INPUT FOR THIS TASK:
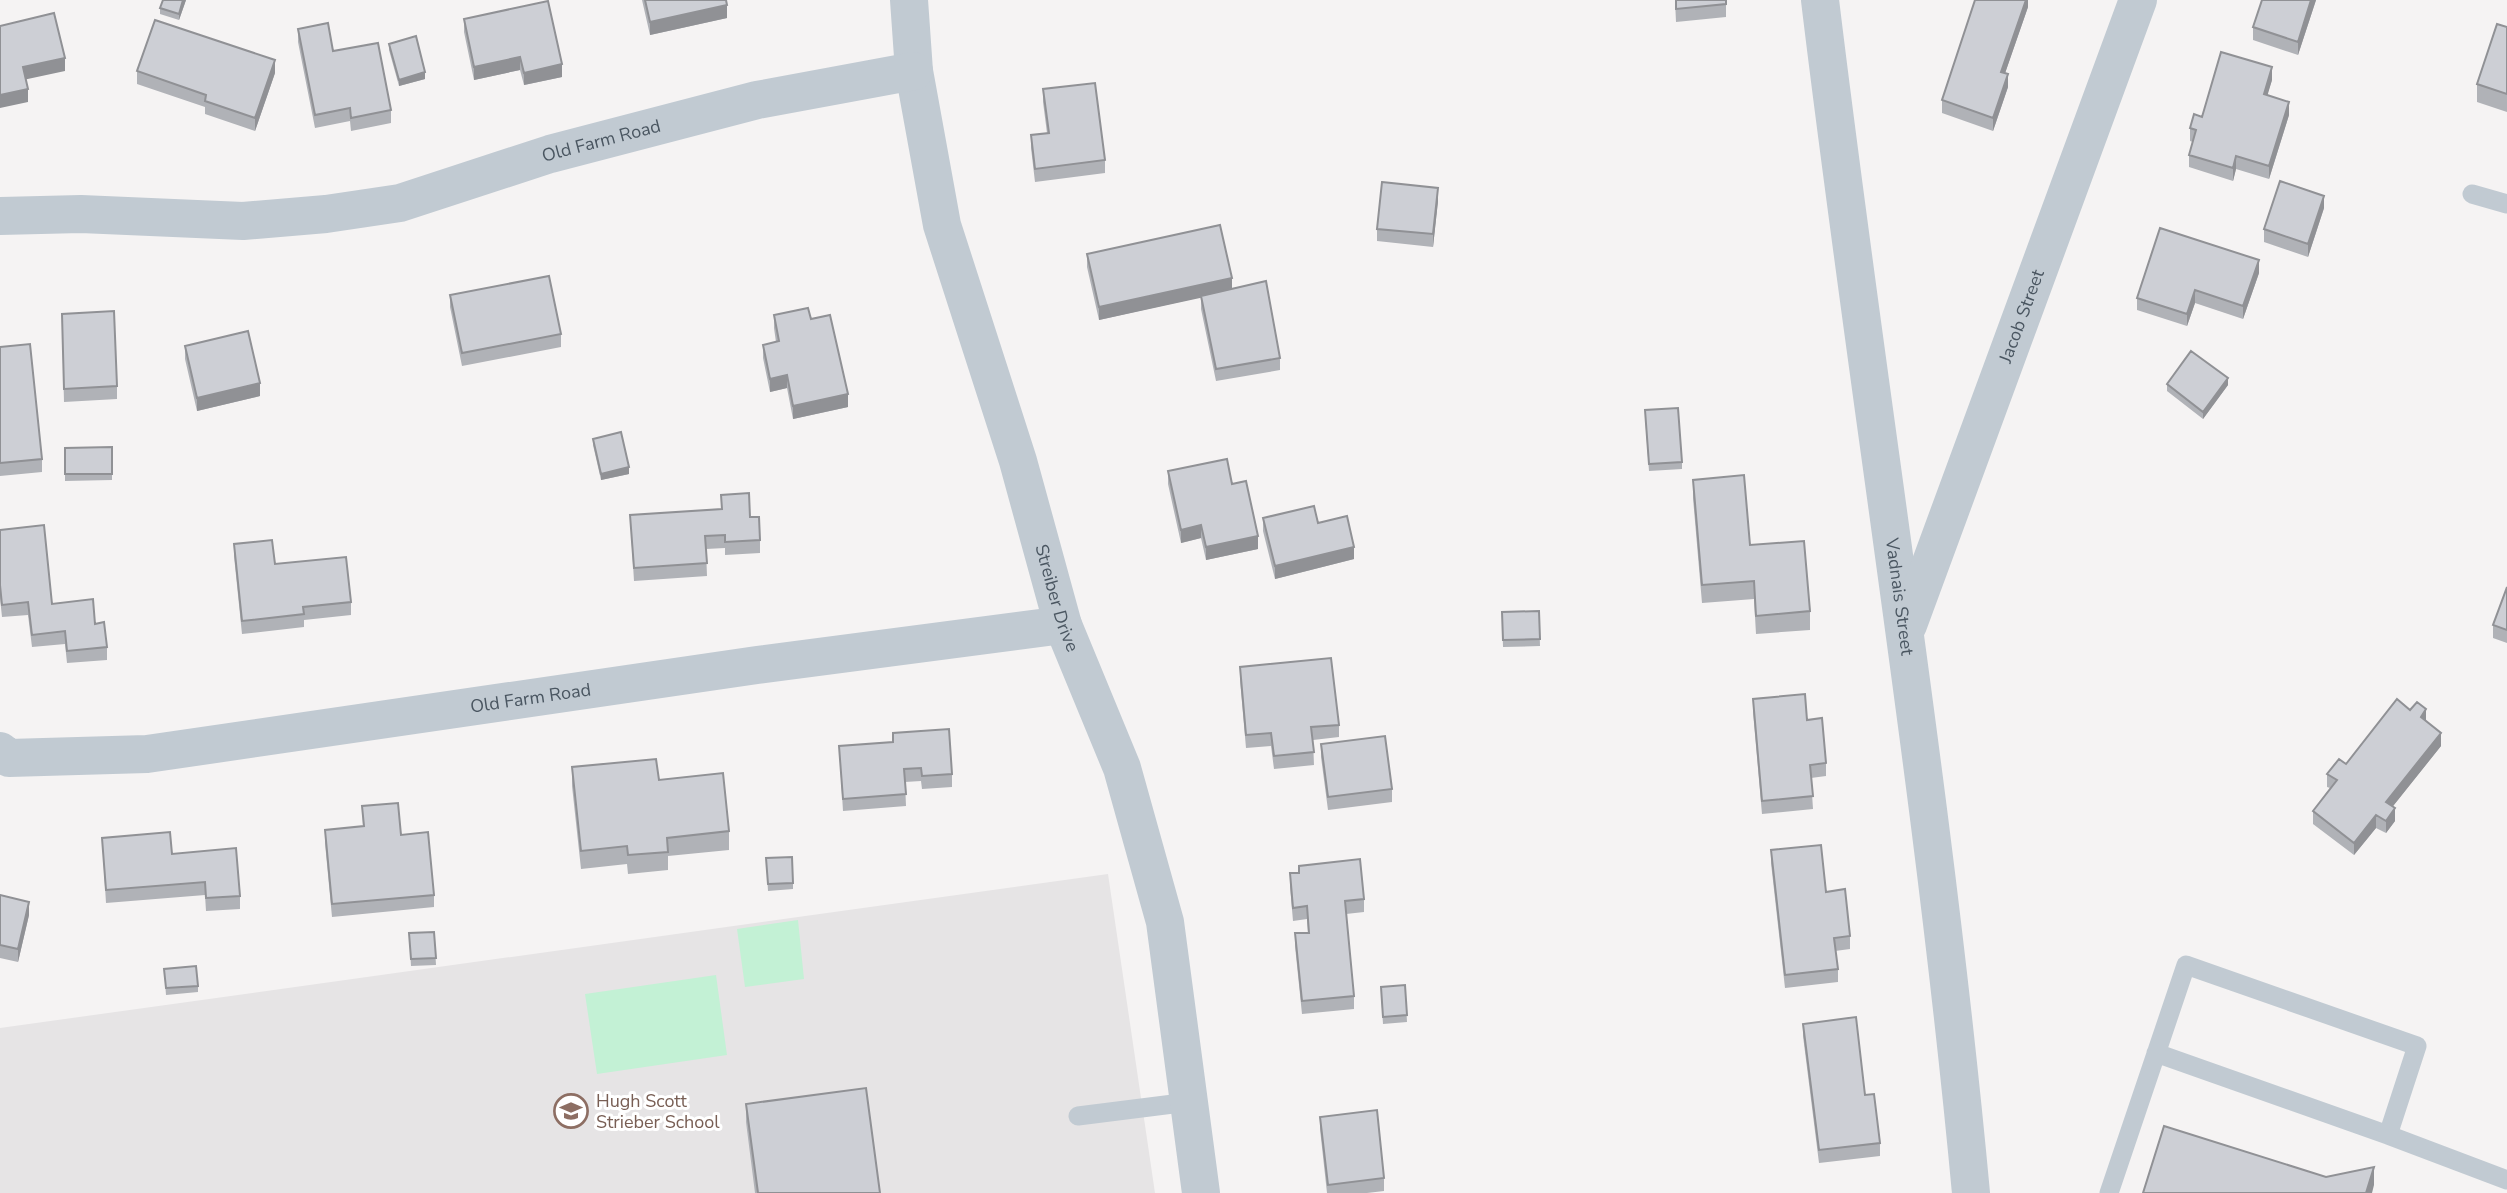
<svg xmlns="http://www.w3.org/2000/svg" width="2507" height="1193" font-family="'Nunito Sans',sans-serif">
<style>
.education{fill:#e6e4e5}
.green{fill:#c3f1d5}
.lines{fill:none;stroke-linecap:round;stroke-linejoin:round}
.service{stroke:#c1cad2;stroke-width:19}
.minor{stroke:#c1cad2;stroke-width:38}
.wall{fill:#b0b2b7}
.shaded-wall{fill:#909195}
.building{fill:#cdcfd5;stroke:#909195;stroke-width:2}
.labels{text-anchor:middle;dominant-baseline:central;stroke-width:6;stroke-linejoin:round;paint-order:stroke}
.street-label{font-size:18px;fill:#4a5661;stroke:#fff}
.education-label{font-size:18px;fill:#785e54;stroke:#fff;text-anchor:start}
</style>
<rect width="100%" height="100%" fill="#f5f3f3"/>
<!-- education -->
<path class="education" d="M1108 874 1155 1193H0V1028Z"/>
<!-- green -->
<path class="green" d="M798 920 804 979 745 987 737 929Z
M716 975 727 1055 597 1074 585 994Z"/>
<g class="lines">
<!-- service -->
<path class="service" d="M2472 194 2507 204
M1078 1116 1189 1102
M2388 1135 2507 1180
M2109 1193 2186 965 2417 1046 2388 1135 2156 1053"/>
<!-- minor -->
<g class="minor">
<path id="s1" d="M909 0 914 71 942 225 1018 461 1063 625 1122 768 1165 922 1201 1193"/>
<path id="s2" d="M1820 0C1868 398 1934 794 1971 1193"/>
<path id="s3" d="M0 216 81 214 243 221 326 214 400 203 550 154 757 100 914 71"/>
<path id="s4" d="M1908 625 2138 0"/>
<path id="s5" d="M0 751 9 758 147 754 757 665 1063 625"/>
</g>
</g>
<!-- wall -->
<path class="wall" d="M163 0H186L179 20 160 14V8Z
M642 0H726L727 18 650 35Z
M1675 0H1726V17L1676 22Z
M2026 0H2028V7L2005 73 2008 87 1993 131 1942 113V100Z
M2262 0H2316L2298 55 2253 40V27Z
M464 19 562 77 524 85 520 70 474 80 464 32Z
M2507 27V112L2477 102V84Z
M298 29 333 51 391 110V123L351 131 350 121 315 128 298 42Z
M389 44 425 79 399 86 389 50Z
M137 71 275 73 255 131 205 114V107L137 84Z
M2272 80 2267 95 2289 115 2269 179 2236 169 2233 181 2189 167V155L2193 142 2190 141V128L2202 117Z
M1043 89 1105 160V173L1035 182 1031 148V135L1047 133 1043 102Z
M1438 201 1433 247 1377 241V229Z
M2324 208 2308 257 2264 242V229Z
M1087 254 1232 289 1280 358V370L1216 381 1201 309V297L1099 320 1087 267Z
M2259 273 2243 319 2195 303 2187 326 2137 310V298Z
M450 295 561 334V347L462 366 450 307Z
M774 315 811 319 848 407 793 419 787 388 770 392 763 358V345L776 342 774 328Z
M62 326 117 386V399L64 402Z
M185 346 260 396 197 411 185 359Z
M0 347 42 459V472L0 476Z
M2167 384 2228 385 2203 419 2167 391Z
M1645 417 1682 462V469L1649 471Z
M593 439 629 474 601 480 593 445Z
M112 447V480L65 481V448Z
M1168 471 1232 484 1258 549 1206 560 1201 538 1181 543 1168 484Z
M1693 480 1750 545 1810 611V630L1756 634 1754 599 1702 603 1693 498Z
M721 495 750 517 760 540V553L725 555V548L706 549 707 576 634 581 630 515 721 509Z
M1263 518 1318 523 1354 559 1275 579 1263 531Z
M0 530 52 604 95 624 107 647V660L67 663 65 644 32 647 28 615 2 617 0 598Z
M234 544 351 602V615L304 620V627L242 634 234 556Z
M2507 587V643L2493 638V625Z
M1539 611 1540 646 1503 647 1502 612Z
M1240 667 1339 725V737L1313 740 1314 765 1274 769 1271 746 1246 748 1240 680Z
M1753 699 1807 720 1826 763V776L1811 778 1813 809 1762 814 1753 712Z
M2410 710 2426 721 2441 746 2392 807 2395 821 2386 833 2376 828 2354 855 2313 824V811L2330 788 2327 787V774L2346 764Z
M1321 744 1392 789V802L1328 810 1321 757Z
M839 746 952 774V787L922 789 921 781 905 782 906 806 843 811Z
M572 767 659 780 729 831V850L668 856V870L628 874 627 864 581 869 572 786Z
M362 806 401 835 434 895V907L332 917 325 843V830L363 827Z
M102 838 172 854 240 896V909L206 911 205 895 106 903Z
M1771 850 1826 892 1850 936V949L1835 951 1838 969V982L1785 988 1771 863Z
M766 858 793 883V889L768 891Z
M1290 873 1364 899V912L1346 914 1354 996V1009L1302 1014 1295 946V933H1308L1307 919 1293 921 1290 886Z
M0 895 29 915 18 962 0 958Z
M434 932 436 965 411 966 409 933Z
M164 969 198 986V992L166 995Z
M1405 985 1407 1022 1383 1024 1381 993Z
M1803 1024 1865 1095 1880 1143V1156L1819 1163 1803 1036Z
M746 1104 880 1193H755L746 1122Z
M1320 1117 1384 1178V1191L1367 1193H1327L1320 1129Z"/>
<!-- shaded-wall -->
<path class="shaded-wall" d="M183 0H186L179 20V14Z
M2026 0H2028V7L2001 85V72Z
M2311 0H2316L2298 55V42Z
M727 5V18L650 35V22Z
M520 57V70L474 80V67Z
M65 58V71L23 80V67Z
M275 60V73L255 131V118Z
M562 64V77L524 85V73Z
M2272 67V80L2264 107V94Z
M425 72V79L399 86V80Z
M2008 74V87L1993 131V118Z
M28 89V102L0 108V95Z
M2289 102V115L2269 179V166Z
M2236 156V169L2233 181V168Z
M1438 188V201L1433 247V234Z
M2324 196V208L2308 257V244Z
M2259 260V273L2243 319V306Z
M1232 278V291L1099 320V307Z
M2195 290V303L2187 326V314Z
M787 375V388L770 392V379Z
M2228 378V385L2203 419V412Z
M260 383V396L197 411V398Z
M848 394V407L793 419V406Z
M629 467V474L601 480V474Z
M1201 525V538L1181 543V530Z
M1258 536V549L1206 560V547Z
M1354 547V559L1275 579V566Z
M2426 709V721L2421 717Z
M2441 733V746L2386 815V802Z
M2395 808V821L2386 833V821Z
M2376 815V828L2354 855V843Z
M29 902V915L18 962V949Z
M2374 1167V1185L2372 1193H2366Z"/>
<!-- building -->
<path class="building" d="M163 0H183L179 14 160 8Z
M645 0H726L727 5 650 22Z
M1676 0H1726V4L1676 9Z
M1975 0H2026L2001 72 2008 74 1993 118 1942 100Z
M2262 0H2311L2298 42 2253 27Z
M548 1 562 64 524 73 520 57 474 67 464 19Z
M54 13 65 58 23 67 28 89 0 95V26Z
M155 20 275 60 255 118 205 101 206 95 137 71Z
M328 23 333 51 378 43 391 110 351 118 350 108 315 115 298 29Z
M2497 24 2507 27V94L2477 84Z
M416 36 425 72 399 80 389 44Z
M2221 52 2272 67 2264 94 2289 102 2269 166 2236 156 2233 168 2189 155 2196 130 2190 128 2194 114 2202 117Z
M1095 83 1105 160 1035 169 1031 135 1049 133 1043 89Z
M2280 181 2324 196 2308 244 2264 229Z
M1382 182 1438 188 1433 234 1377 229Z
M1220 225 1232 278 1099 307 1087 254Z
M2160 228 2259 260 2243 306 2195 290 2187 314 2137 298Z
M549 276 561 334 462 353 450 295Z
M1266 281 1280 358 1216 369 1201 296Z
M808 308 811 319 830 315 848 394 793 406 787 375 770 379 763 345 779 341 774 315Z
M114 311 117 386 64 389 62 314Z
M248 331 260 383 197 398 185 346Z
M30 344 42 459 0 463V347Z
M2191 351 2228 378 2203 412 2167 384Z
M1678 408 1682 462 1649 464 1645 410Z
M621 432 629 467 601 474 593 439Z
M112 447V474H65V448Z
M1227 459 1232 484 1246 481 1258 536 1206 547 1201 525 1181 530 1168 471Z
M1744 475 1750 545 1804 541 1810 611 1756 616 1754 581 1702 585 1693 480Z
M749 493 750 517H759L760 540 725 542V535L705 536 707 563 634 568 630 515 722 509 721 495Z
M1314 506 1318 523 1347 516 1354 547 1275 566 1263 518Z
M44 525 52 604 93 599 95 624 104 622 107 647 67 651 65 631 32 635 28 602 2 605 0 585V530Z
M272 540 275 564 346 557 351 602 303 607 304 614 242 621 234 544Z
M2507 587V630L2493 625Z
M1539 611 1540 639 1503 640 1502 612Z
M1331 658 1339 725 1311 727 1314 752 1274 756 1271 733 1246 735 1240 667Z
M1805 694 1807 720 1822 718 1826 763 1810 765 1813 796 1762 801 1753 699Z
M2397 699 2410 710 2417 702 2426 709 2421 717 2441 733 2386 802 2395 808 2386 821 2376 815 2354 843 2313 811 2337 780 2327 774 2339 759 2346 764Z
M949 729 952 774 922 776 921 768 904 769 906 794 843 799 839 746 893 742V733Z
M1385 736 1392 789 1328 797 1321 744Z
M656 759 659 780 723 773 729 831 667 838 668 852 628 855 627 846 581 851 572 767Z
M398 803 401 835 428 832 434 895 332 904 325 830 364 826 362 806Z
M170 832 172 854 236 848 240 896 206 898 205 882 106 890 102 838Z
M1821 845 1826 892 1845 889 1850 936 1834 938 1838 969 1785 975 1771 850Z
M792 857 793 883 768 884 766 858Z
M1360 859 1364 899 1345 901 1354 996 1302 1001 1295 933H1309L1307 906 1293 908 1290 873H1299V866Z
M0 895 29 902 18 949 0 945Z
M434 932 436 958 411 959 409 933Z
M196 966 198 986 166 988 164 969Z
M1405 985 1407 1015 1383 1017 1381 987Z
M1856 1017 1865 1095 1874 1094 1880 1143 1819 1150 1803 1024Z
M866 1088 880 1193H758L746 1104Z
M1377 1110 1384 1178 1328 1185 1320 1117Z
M2164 1126 2326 1177 2374 1167 2366 1193H2143Z"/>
<!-- icons -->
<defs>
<g id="school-ring" transform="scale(1.75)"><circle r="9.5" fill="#fff" stroke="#8d6e63" stroke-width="1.5"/><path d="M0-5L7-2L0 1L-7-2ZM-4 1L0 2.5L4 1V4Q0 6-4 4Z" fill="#8d6e63"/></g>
</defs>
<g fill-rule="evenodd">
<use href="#school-ring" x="571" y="1111"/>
</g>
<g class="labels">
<!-- street labels -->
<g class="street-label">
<text stroke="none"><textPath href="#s3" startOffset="612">Old Farm Road</textPath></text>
<text stroke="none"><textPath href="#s4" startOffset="329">Jacob Street</textPath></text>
<text stroke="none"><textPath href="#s2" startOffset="602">Vadnais Street</textPath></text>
<text stroke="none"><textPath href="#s1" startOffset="618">Streiber Drive</textPath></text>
<text stroke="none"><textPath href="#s5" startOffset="537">Old Farm Road</textPath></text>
</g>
<!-- education labels -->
<g class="education-label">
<text x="596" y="1101">Hugh Scott<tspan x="596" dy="21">Strieber School</tspan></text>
</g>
</g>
</svg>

TASK ITEM: For this exercise, please output exactly the lines above starting at the line with "M0 347 42 459V472L0 476Z" and ending at the line with "M1201 525V538L1181 543V530Z", ends included.

COMPLETED TASK:
M0 347 42 459V472L0 476Z
M2167 384 2228 385 2203 419 2167 391Z
M1645 417 1682 462V469L1649 471Z
M593 439 629 474 601 480 593 445Z
M112 447V480L65 481V448Z
M1168 471 1232 484 1258 549 1206 560 1201 538 1181 543 1168 484Z
M1693 480 1750 545 1810 611V630L1756 634 1754 599 1702 603 1693 498Z
M721 495 750 517 760 540V553L725 555V548L706 549 707 576 634 581 630 515 721 509Z
M1263 518 1318 523 1354 559 1275 579 1263 531Z
M0 530 52 604 95 624 107 647V660L67 663 65 644 32 647 28 615 2 617 0 598Z
M234 544 351 602V615L304 620V627L242 634 234 556Z
M2507 587V643L2493 638V625Z
M1539 611 1540 646 1503 647 1502 612Z
M1240 667 1339 725V737L1313 740 1314 765 1274 769 1271 746 1246 748 1240 680Z
M1753 699 1807 720 1826 763V776L1811 778 1813 809 1762 814 1753 712Z
M2410 710 2426 721 2441 746 2392 807 2395 821 2386 833 2376 828 2354 855 2313 824V811L2330 788 2327 787V774L2346 764Z
M1321 744 1392 789V802L1328 810 1321 757Z
M839 746 952 774V787L922 789 921 781 905 782 906 806 843 811Z
M572 767 659 780 729 831V850L668 856V870L628 874 627 864 581 869 572 786Z
M362 806 401 835 434 895V907L332 917 325 843V830L363 827Z
M102 838 172 854 240 896V909L206 911 205 895 106 903Z
M1771 850 1826 892 1850 936V949L1835 951 1838 969V982L1785 988 1771 863Z
M766 858 793 883V889L768 891Z
M1290 873 1364 899V912L1346 914 1354 996V1009L1302 1014 1295 946V933H1308L1307 919 1293 921 1290 886Z
M0 895 29 915 18 962 0 958Z
M434 932 436 965 411 966 409 933Z
M164 969 198 986V992L166 995Z
M1405 985 1407 1022 1383 1024 1381 993Z
M1803 1024 1865 1095 1880 1143V1156L1819 1163 1803 1036Z
M746 1104 880 1193H755L746 1122Z
M1320 1117 1384 1178V1191L1367 1193H1327L1320 1129Z"/>
<!-- shaded-wall -->
<path class="shaded-wall" d="M183 0H186L179 20V14Z
M2026 0H2028V7L2001 85V72Z
M2311 0H2316L2298 55V42Z
M727 5V18L650 35V22Z
M520 57V70L474 80V67Z
M65 58V71L23 80V67Z
M275 60V73L255 131V118Z
M562 64V77L524 85V73Z
M2272 67V80L2264 107V94Z
M425 72V79L399 86V80Z
M2008 74V87L1993 131V118Z
M28 89V102L0 108V95Z
M2289 102V115L2269 179V166Z
M2236 156V169L2233 181V168Z
M1438 188V201L1433 247V234Z
M2324 196V208L2308 257V244Z
M2259 260V273L2243 319V306Z
M1232 278V291L1099 320V307Z
M2195 290V303L2187 326V314Z
M787 375V388L770 392V379Z
M2228 378V385L2203 419V412Z
M260 383V396L197 411V398Z
M848 394V407L793 419V406Z
M629 467V474L601 480V474Z
M1201 525V538L1181 543V530Z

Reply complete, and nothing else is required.